Segment Start: Data section
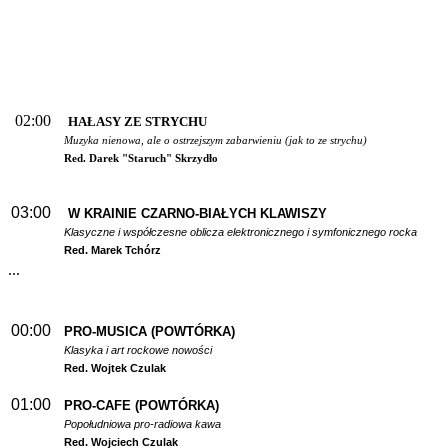
02:00
HAŁASY ZE STRYCHU
Muzyka nienowa, ale o ostrzejszym zabarwieniu (jak to ze strychu)
Red. Darek "Staruch" Skrzydło
03:00
W
KRAINIE CZARNO-BIAŁYCH KLAWISZY
Klasyczne i współczesne oblicza elektronicznego i symfonicznego rocka
Red. Marek Tchórz
...
00:00
PRO-MUSICA (POWTÓRKA)
Klasyka i art rockowe nowości
Red. Wojtek Czulak
01:00
PRO-CAFE (POWTÓRKA)
Popołudniowa pro-radiowa kawa
Red. Wojciech Czulak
Segment End: Data section
Exercise: Reproduce these lines with every occurrence of "POWTÓRKA" replaced by "RETRANSMISJA", changing nothing else, and leave out the pictures.

Answer space:
02:00
HAŁASY ZE STRYCHU
Muzyka nienowa, ale o ostrzejszym zabarwieniu (jak to ze strychu)
Red. Darek "Staruch" Skrzydło
03:00
W
KRAINIE CZARNO-BIAŁYCH KLAWISZY
Klasyczne i współczesne oblicza elektronicznego i symfonicznego rocka
Red. Marek Tchórz
...
00:00
PRO-MUSICA (RETRANSMISJA)
Klasyka i art rockowe nowości
Red. Wojtek Czulak
01:00
PRO-CAFE (RETRANSMISJA)
Popołudniowa pro-radiowa kawa
Red. Wojciech Czulak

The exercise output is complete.